# Saltwater lesson learned



## gunnurse (Oct 11, 2016)

I was down in Panama City Beach this past weekend. I went to the city pier to get a little early morning fishing in.

At just about daybreak, the water around the pier exploded with feeding activity. I looked down with my flashlight and the water was thick with alewife. At about the same time, every fisherman on the pier hooked up with a Spanish mackerel. 

Just as quickly as the bite had turned on, it ended. As we looked out into the waters around the pier, we saw the water break with porpoise fins. Then, they began to jump- exiting the water. All of the local guys said that as long as the porpoises were there, the bite would be off.

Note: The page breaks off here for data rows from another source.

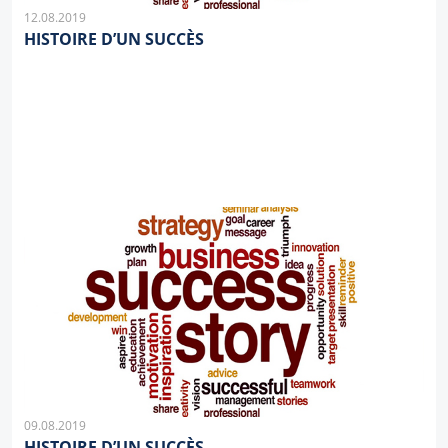
12.08.2019
HISTOIRE D’UN SUCCÈS
09.08.2019
HISTOIRE D’UN SUCCÈS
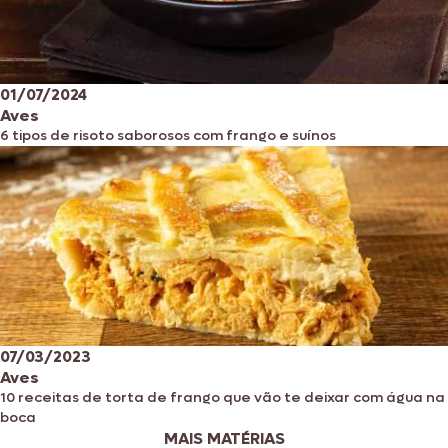
01/07/2024
Aves
6 tipos de risoto saborosos com frango e suínos
07/03/2023
Aves
10 receitas de torta de frango que vão te deixar com água na
boca
MAIS MATÉRIAS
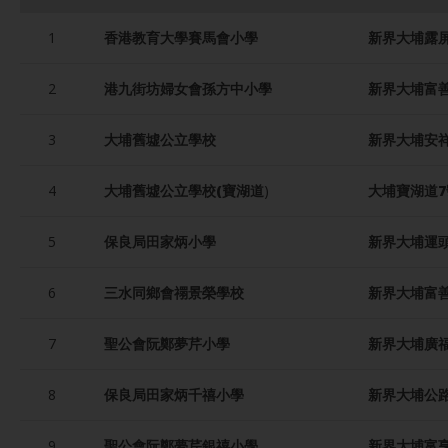
1
香港教育大學賽馬會小學
新界大埔露屏
2
港九街坊婦女會孫方中小學
新界大埔富
3
大埔舊墟公立學校
新界大埔安祥
4
大埔舊墟公立學校(寶湖道
)
大埔寶湖道7
5
保良局田家炳小學
新界大埔運
6
三水同鄉會禤景榮學校
新界大埔富
7
聖公會阮鄭夢芹小學
新界大埔廣
8
保良局田家炳千禧小學
新界大埔公路
9
聖公會阮鄭夢芹銀禧小學
新界大埔富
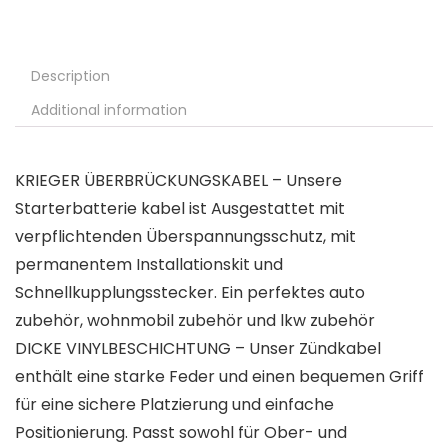
Description
Additional information
KRIEGER ÜBERBRÜCKUNGSKABEL – Unsere
Starterbatterie kabel ist Ausgestattet mit
verpflichtenden Überspannungsschutz, mit
permanentem Installationskit und
Schnellkupplungsstecker. Ein perfektes auto
zubehör, wohnmobil zubehör und lkw zubehör
DICKE VINYLBESCHICHTUNG – Unser Zündkabel
enthält eine starke Feder und einen bequemen Griff
für eine sichere Platzierung und einfache
Positionierung. Passt sowohl für Ober- und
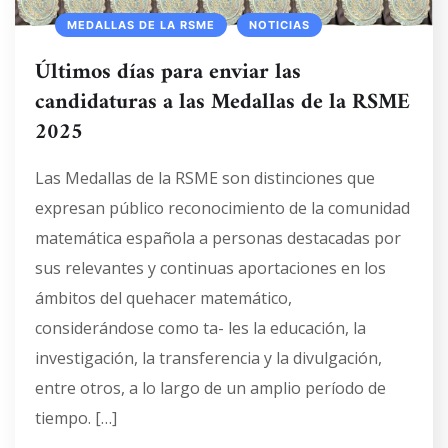
MEDALLAS DE LA RSME
NOTICIAS
Últimos días para enviar las
candidaturas a las Medallas de la RSME
2025
Las Medallas de la RSME son distinciones que
expresan público reconocimiento de la comunidad
matemática española a personas destacadas por
sus relevantes y continuas aportaciones en los
ámbitos del quehacer matemático,
considerándose como ta- les la educación, la
investigación, la transferencia y la divulgación,
entre otros, a lo largo de un amplio período de
tiempo. […]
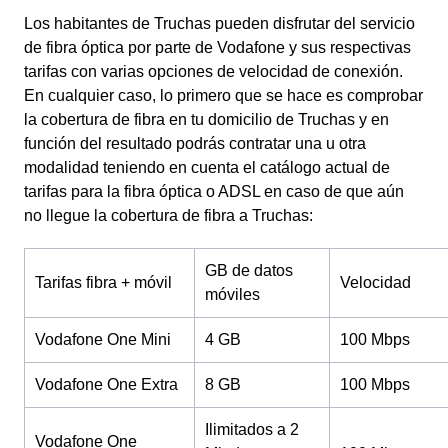
Los habitantes de Truchas pueden disfrutar del servicio
de fibra óptica por parte de Vodafone y sus respectivas
tarifas con varias opciones de velocidad de conexión.
En cualquier caso, lo primero que se hace es comprobar
la cobertura de fibra en tu domicilio de Truchas y en
función del resultado podrás contratar una u otra
modalidad teniendo en cuenta el catálogo actual de
tarifas para la fibra óptica o ADSL en caso de que aún
no llegue la cobertura de fibra a Truchas:
GB de datos
Tarifas fibra + móvil
Velocidad
móviles
Vodafone One Mini
4 GB
100 Mbps
Vodafone One Extra
8 GB
100 Mbps
Ilimitados a 2
Vodafone One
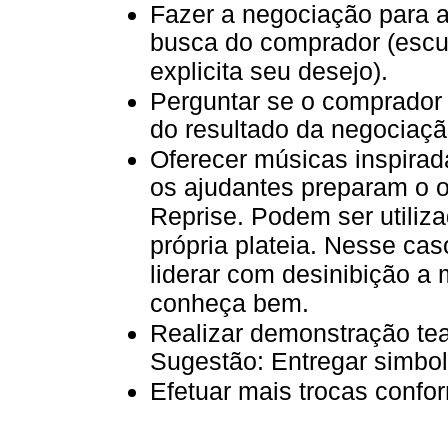
Fazer a negociação para a 
busca do comprador (escut
explicita seu desejo).
Perguntar se o comprador
do resultado da negociação
Oferecer músicas inspira
os ajudantes preparam o o
Reprise. Podem ser utili
própria plateia. Nesse cas
liderar com desinibição a
conheça bem.
Realizar demonstração teat
Sugestão: Entregar simbol
Efetuar mais trocas confo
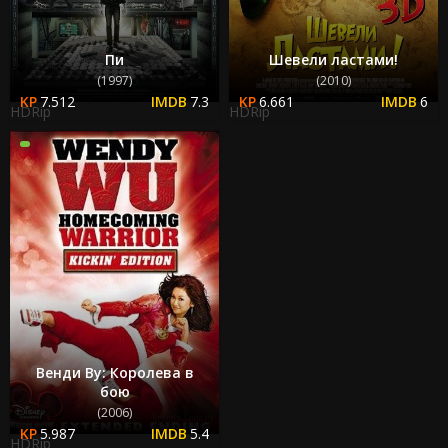
Пи
Шевели ластами!
(1997)
(2010)
7.512
7.3
6.661
6
HDRip
HDRip
Венди Ву: Королева в
бою
(2006)
5.987
5.4
HDRip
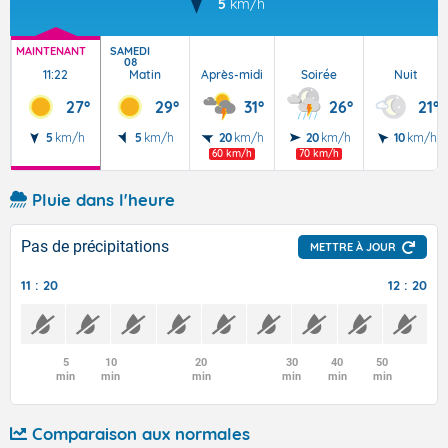
5
km/h
MAINTENANT
SAMEDI
08
11:22
Matin
Après-midi
Soirée
Nuit
27°
29°
31°
26°
21°
5
km/h
5
km/h
20
km/h
20
km/h
10
km/h
60 km/h
70 km/h
Pluie dans l'heure
Pas de précipitations
METTRE À JOUR
11 : 20
12 : 20
5
10
20
30
40
50
min
min
min
min
min
min
Comparaison aux normales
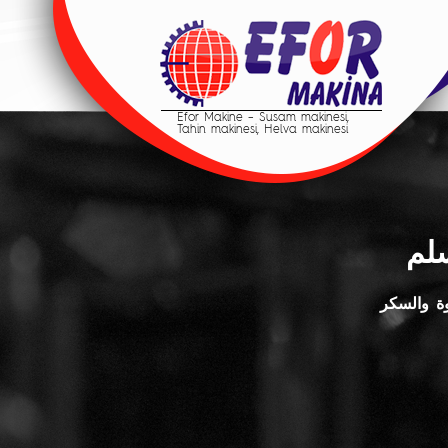
Efor Makine – Susam makinesi,
Tahin makinesi, Helva makinesi
سلم
ة والسكر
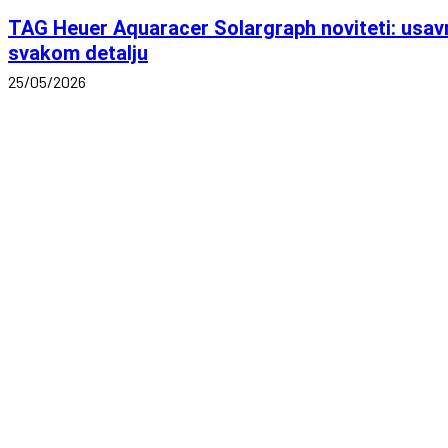
TAG Heuer Aquaracer Solargraph noviteti: usav
svakom detalju
25/05/2026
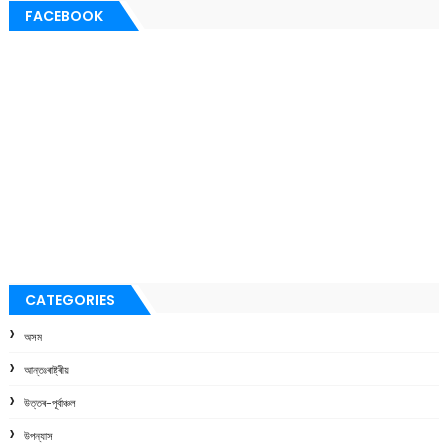
FACEBOOK
CATEGORIES
অসম
আন্তঃৰাষ্ট্ৰীয়
উত্তৰ-পূৰ্বাঞ্চল
উপন্যাস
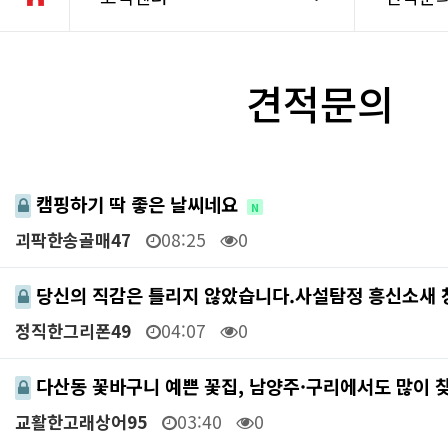
견적문의
캠핑하기 딱 좋은 날씨네요
N
괴팍한송골매47
08:25
0
당신의 직감은 틀리지 않았습니다.사설탐정 흥신소새 
정직한그리폰49
04:07
0
다산동 꽃바구니 예쁜 꽃집, 남양주·구리에서도 많이 
교활한고래상어95
03:40
0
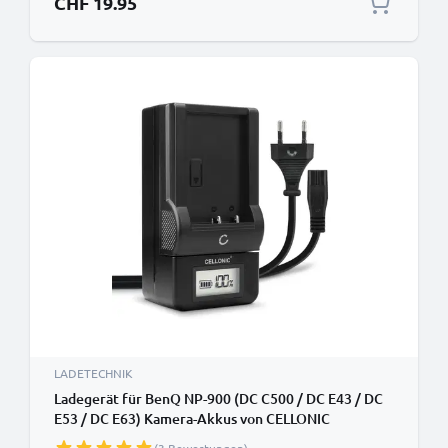
CHF 19.95
LADETECHNIK
Ladegerät für BenQ NP-900 (DC C500 / DC E43 / DC
E53 / DC E63) Kamera-Akkus von CELLONIC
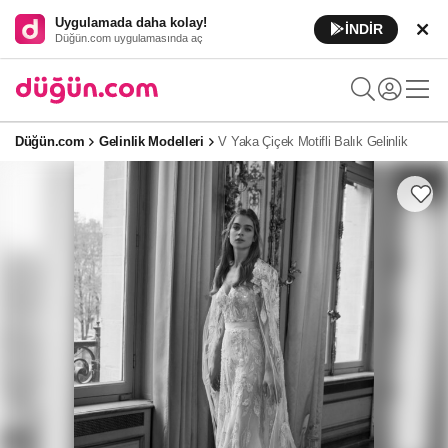
Uygulamada daha kolay!
İNDİR
Düğün.com uygulamasında aç
Düğün.com
Gelinlik Modelleri
V Yaka Çiçek Motifli Balık Gelinlik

Unfortunately, I did not have the time for the porpoises to end their playfulness and/or feeding and left the pier.

Were the locals just jazzing me, or were they on point with the info?


----------



## owl (Oct 12, 2016)

yes the porpoise will scare the fish away, they will leave in a flash, they don't want to become  a meal for the porpoise


----------



## mdgreco191 (Oct 12, 2016)

I have seen it both ways.  If they show up the fish turn off, but then other times the fish keep on biting.  So, I keep fishing either way.

This is on the Atlantic side though.  Maybe water clarity plays a factor?


----------



## surffish421 (Oct 17, 2016)

*Porpoises*

Fished the Texas coast for a few years, and when there are porpoises around, the fishing turns off.  You might as well take a break or go somewhere else.


----------



## Riplukelee (Oct 18, 2016)

Have always used dolphins as a good sign. I normally just fish up shallower than I think they are comfortable swimming


----------